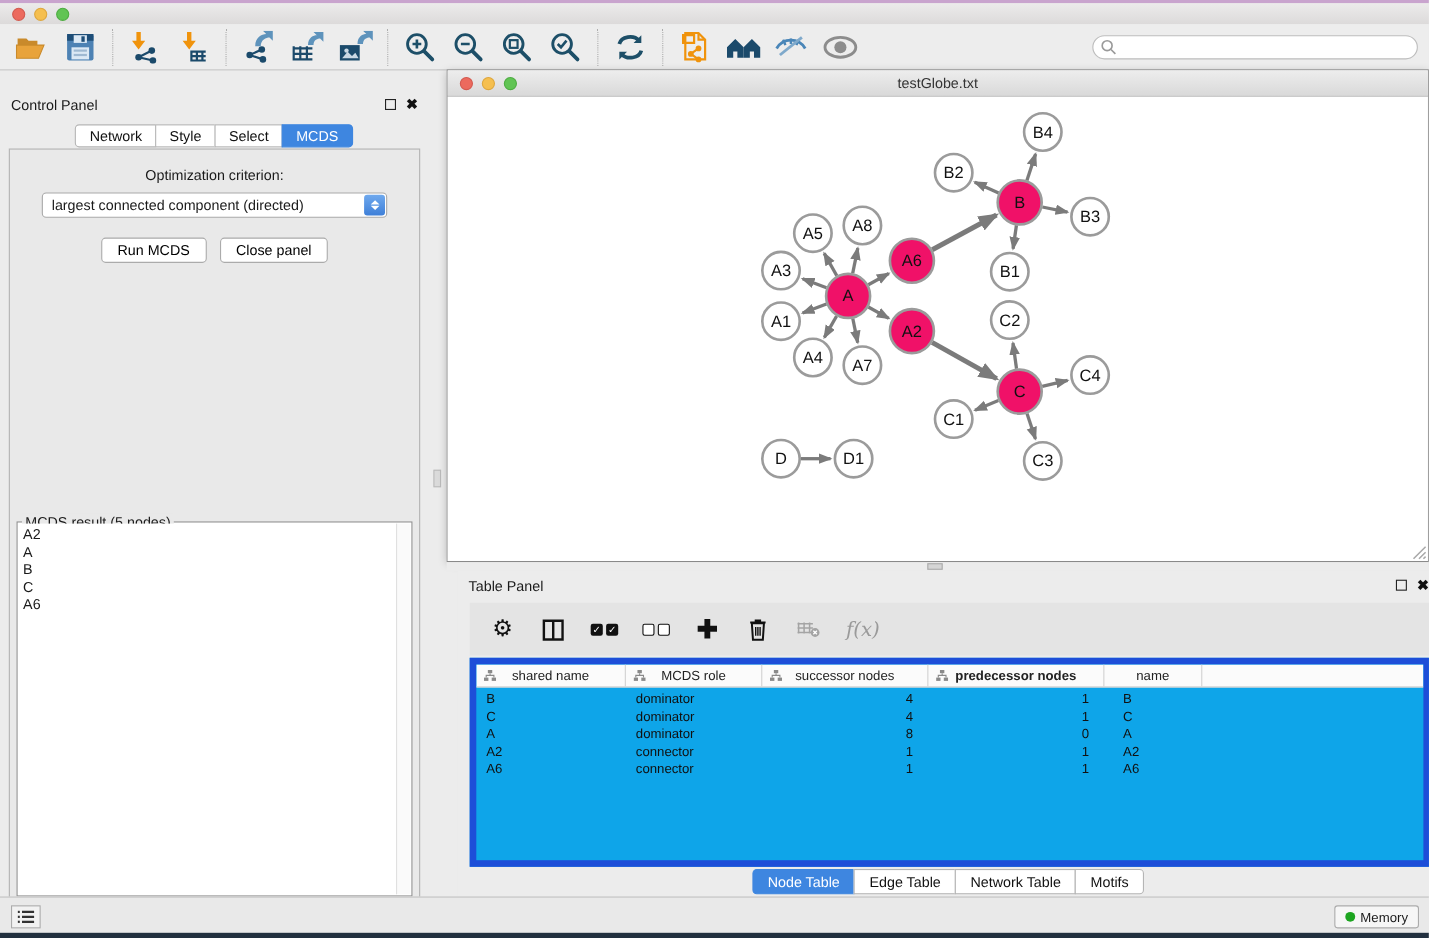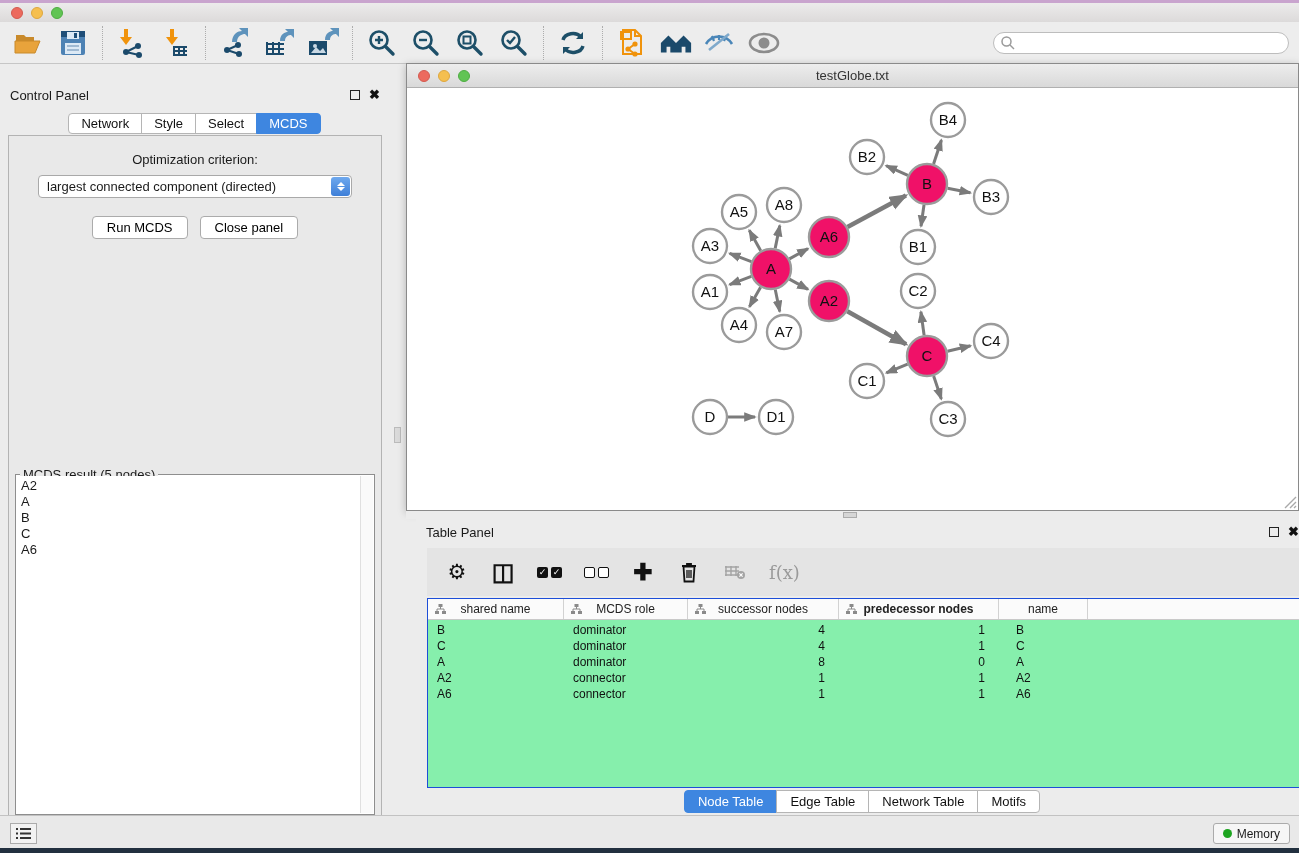--- a/index.html
+++ b/index.html
@@ -86,23 +86,23 @@
   
   .table-panel { position:absolute; left:416px; top:454px; width:893px; height:296px; background:#ECECEC; }
   .tp-toolbar { position:absolute; left:11px; right:9px; top:29px; height:48px; background:#E4E4E4;
                 display:flex; align-items:center; gap:22px; padding-left:18px; }
   .tpi { display:flex; align-items:center; justify-content:center; min-width:24px; height:30px; color:#111; }
   .tpi .uni { font-size:21px; line-height:20px; }
   .cbpair { display:flex; gap:3px; }
   .cb { width:11px; height:11px; border-radius:2px; }
   .cb.checked { background:#111; color:#fff; font-size:9px; line-height:11px; text-align:center; }
   .cb.empty { border:1.8px solid #111; background:#fff; }
-  .fx { font-family:"DejaVu Serif", serif; font-size:18px; color:#9a9a9a; }
-
-  .tp-table { position:absolute; left:11px; right:9px; top:79px; bottom:27px; background:#86efac; border:1px solid #1d4ed8; overflow:hidden; }
+  .fx { font-family:"DejaVu Serif", serif; font-style:italic; font-size:18px; color:#9a9a9a; }
+
+  .tp-table { position:absolute; left:11px; right:9px; top:79px; bottom:27px; background:#0ea5e9; border:6px solid #1d4ed8; overflow:hidden; }
   .thead { display:flex; height:21px; border-bottom:1px solid #C9C9C9; background:#FBFBFB; }
   .th { position:relative; display:flex; align-items:center; justify-content:center; border-right:1px solid #D2D2D2;
         font-size:12px; color:#222; }
   .th .hicon { position:absolute; left:7px; top:5px; }
   .tbody { padding-top:2px; }
   .tr { display:flex; height:16px; align-items:center; }
   .td { font-size:12px; color:#111; white-space:nowrap; overflow:hidden; }
   .td.al { padding-left:9px; text-align:left; }
   .td.ar { padding-right:14px; text-align:right; }
   .td.nm { padding-left:17px; }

== Activity ==
With the pictures removed, return the listing above in its exact original wording.

== Answer for this exercise ==
--- a/index.html
+++ b/index.html
@@ -86,23 +86,23 @@
   
   .table-panel { position:absolute; left:416px; top:454px; width:893px; height:296px; background:#ECECEC; }
   .tp-toolbar { position:absolute; left:11px; right:9px; top:29px; height:48px; background:#E4E4E4;
                 display:flex; align-items:center; gap:22px; padding-left:18px; }
   .tpi { display:flex; align-items:center; justify-content:center; min-width:24px; height:30px; color:#111; }
   .tpi .uni { font-size:21px; line-height:20px; }
   .cbpair { display:flex; gap:3px; }
   .cb { width:11px; height:11px; border-radius:2px; }
   .cb.checked { background:#111; color:#fff; font-size:9px; line-height:11px; text-align:center; }
   .cb.empty { border:1.8px solid #111; background:#fff; }
-  .fx { font-family:"DejaVu Serif", serif; font-size:18px; color:#9a9a9a; }
-
-  .tp-table { position:absolute; left:11px; right:9px; top:79px; bottom:27px; background:#86efac; border:1px solid #1d4ed8; overflow:hidden; }
+  .fx { font-family:"DejaVu Serif", serif; font-style:italic; font-size:18px; color:#9a9a9a; }
+
+  .tp-table { position:absolute; left:11px; right:9px; top:79px; bottom:27px; background:#0ea5e9; border:6px solid #1d4ed8; overflow:hidden; }
   .thead { display:flex; height:21px; border-bottom:1px solid #C9C9C9; background:#FBFBFB; }
   .th { position:relative; display:flex; align-items:center; justify-content:center; border-right:1px solid #D2D2D2;
         font-size:12px; color:#222; }
   .th .hicon { position:absolute; left:7px; top:5px; }
   .tbody { padding-top:2px; }
   .tr { display:flex; height:16px; align-items:center; }
   .td { font-size:12px; color:#111; white-space:nowrap; overflow:hidden; }
   .td.al { padding-left:9px; text-align:left; }
   .td.ar { padding-right:14px; text-align:right; }
   .td.nm { padding-left:17px; }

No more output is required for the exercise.